• Text section:
_ _ _ _ _ _ _

If M.K. Narayanan, with his 37 years of intelligence work for the Indian government and a further 15 years of advisory role on clandestine activity since his retirement had not met Robert Gates at the Pentagon on July 16, the 123 Agreement to operationalise the Indo-US nuclear deal may have spilled over into another round of negotiations, maybe next month in New Delhi.
Gates, now Americas defence secretary, and Narayanan, now national security adviser, have had parallel lives in the shadowy intelligence worlds of their respective countries.
Gates is the only career officer in the history of the Central Intelligence Agency to have risen from an entry-level operative to CIA director. But the two men also had a 17 year-old matter to settle between them.
So they were looking forward to last weeks meeting to smooth things over and take matters, which were beyond the nuclear deal, forward.
Few people now remember that when Gates arrived in New Delhi in May 1990 from Islamabad as Americas policeman to stop what Washington thought was an imminent nuclear war in South Asia, Narayanan was right at the top of the Indian intelligence set up.
He had been chief of the Intelligence Bureau (IB) from 1987 to 1990, then headed the Joint Intelligence Committee and again became IB chief in 1991 till his retirement in 1992.
India held the 1990 Gates mission to South Asia and Washingtons subsequent claim that it averted a nuclear holocaust as a result of that mission in utter contempt then and continues to do so till this day. But neither Americas intelligence community nor its strategic community has been able to live down the reality that India and Pakistan have managed their nuclear balance between them and on their own.

_ _ _ _ _ _ _

• Data supplied:
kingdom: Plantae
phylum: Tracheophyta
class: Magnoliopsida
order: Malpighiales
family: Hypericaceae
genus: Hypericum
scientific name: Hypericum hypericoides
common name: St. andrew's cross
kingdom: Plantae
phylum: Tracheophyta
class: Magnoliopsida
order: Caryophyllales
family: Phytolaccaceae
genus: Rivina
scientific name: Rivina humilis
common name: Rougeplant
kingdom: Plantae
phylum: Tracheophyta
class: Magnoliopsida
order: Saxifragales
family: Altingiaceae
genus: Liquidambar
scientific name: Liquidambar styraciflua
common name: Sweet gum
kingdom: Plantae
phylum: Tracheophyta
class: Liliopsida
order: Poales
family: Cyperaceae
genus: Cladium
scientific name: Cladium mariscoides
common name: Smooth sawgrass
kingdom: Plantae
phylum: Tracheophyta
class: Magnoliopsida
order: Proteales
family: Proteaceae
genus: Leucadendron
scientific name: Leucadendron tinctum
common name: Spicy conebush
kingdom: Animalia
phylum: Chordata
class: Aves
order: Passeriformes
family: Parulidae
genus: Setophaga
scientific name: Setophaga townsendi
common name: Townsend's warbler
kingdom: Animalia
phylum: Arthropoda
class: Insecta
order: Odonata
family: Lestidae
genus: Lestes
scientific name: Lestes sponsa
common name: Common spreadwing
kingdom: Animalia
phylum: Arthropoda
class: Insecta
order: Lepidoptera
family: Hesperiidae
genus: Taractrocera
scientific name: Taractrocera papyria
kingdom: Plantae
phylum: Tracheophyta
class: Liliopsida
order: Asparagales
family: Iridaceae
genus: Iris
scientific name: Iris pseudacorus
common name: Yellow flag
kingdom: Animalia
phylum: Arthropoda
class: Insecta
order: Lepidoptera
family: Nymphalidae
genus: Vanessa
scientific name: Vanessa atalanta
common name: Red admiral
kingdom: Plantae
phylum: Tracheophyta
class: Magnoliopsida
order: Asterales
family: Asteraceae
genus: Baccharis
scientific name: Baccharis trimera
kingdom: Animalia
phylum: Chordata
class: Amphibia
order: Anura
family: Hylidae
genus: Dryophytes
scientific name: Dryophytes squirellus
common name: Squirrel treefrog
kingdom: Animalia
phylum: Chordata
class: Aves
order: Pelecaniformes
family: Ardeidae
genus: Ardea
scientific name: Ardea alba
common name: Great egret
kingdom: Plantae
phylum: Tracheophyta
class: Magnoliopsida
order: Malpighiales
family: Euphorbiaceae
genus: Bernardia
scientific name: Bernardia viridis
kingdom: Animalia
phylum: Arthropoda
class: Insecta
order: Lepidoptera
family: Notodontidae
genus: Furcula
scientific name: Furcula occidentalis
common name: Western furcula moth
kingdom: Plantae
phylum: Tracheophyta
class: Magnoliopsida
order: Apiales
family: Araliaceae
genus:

_ _ _ _ _ _ _

• Given request 1:
Do the following statements agree with the text on Narayanan and Gates? Answer yes or no for each and quote the words of the text that decide it.
(a) Narayanan met Gates at the Pentagon on July 16.
(b) Gates came to New Delhi in May 1990 straight from Washington.
(c) Gates began his career at the CIA as its director.
• Given request 2:
Carry on the piece about Narayanan, Gates and the Indo-US nuclear deal from its final sentence.

• Task output 1:
(a) Yes: "had not met Robert Gates at the Pentagon on July 16"
(b) No: "arrived in New Delhi in May 1990 from Islamabad"
(c) No: "the only career officer in the history of the Central Intelligence Agency to have risen from an entry-level operative to CIA director"

• Task output 2:
So on Monday, Narayanan appropriately went to the strategic community in Washington within 40 minutes of his arrival here for his first interaction with them since becoming national security adviser three years ago.
For two full hours, he gave them his assessment of the security dimensions in Indias neighbourhood and listened to their response that obviously included the nuclear-armed status on India and Pakistan.
Then he went to see Gates. There was no rancour. At that meeting, according to multiple accounts, the two men built a bond that is only shared by men and women from the cloak and dagger world of spymasters. Bygones were bygones.
Gates was instrumental in arranging the crucial meeting between US vice president Dick Cheney and Narayanan on Thursday, which sent an unmistakable political signal to the American officials connected with the nuclear deal that their mandate was to finalise the 123 Agreement, not to block it further.
Cheney and Gates go back a long time. At the time of his 1990 mission to Islamabad and New Delhi, Gates was deputy national security adviser in father Bushs White House and Cheney was doing Gates current job.
Gates briefed Cheney soon after he had met Narayanan, giving the vice president a comprehensive account of Narayanans presentation at the Pentagon meeting. Obviously, the defence secretary had been impressed and the account by Gates made Cheney curious enough to want to know more.
So, when Cheney met the Indian national security adviser, he quickly gave the green signal for the nuclear deal and proceeded to carve up the world between India and the US in his pet neo-conservative fantasy.
India was primarily interested in getting the 123 Agreement past the roadblocks which have held it up for more than a year. But Cheney was interested in what India and the US could do together in Asia with other democracies, such as Japan and Australia and in the volatile areas of the worlds energy supplies along with good Muslims who are in his pocket. Naturally, that excludes the Iranians.
Narayanan, it was obvious to the Americans, brought with him the authority of Prime Minister Manmohan Singh, but always understated it, according to US sources.
They said the deference shown by foreign secretary Shiv Shankar Menon to his counterpart in the department of atomic energy, Anil Kakodkar, Menons senior by many years, also showed that the Indian team had come with the authority and the willingness to bring the talks to a successful conclusion.
That made it incumbent on the US to rise to occasion. And in the end they did.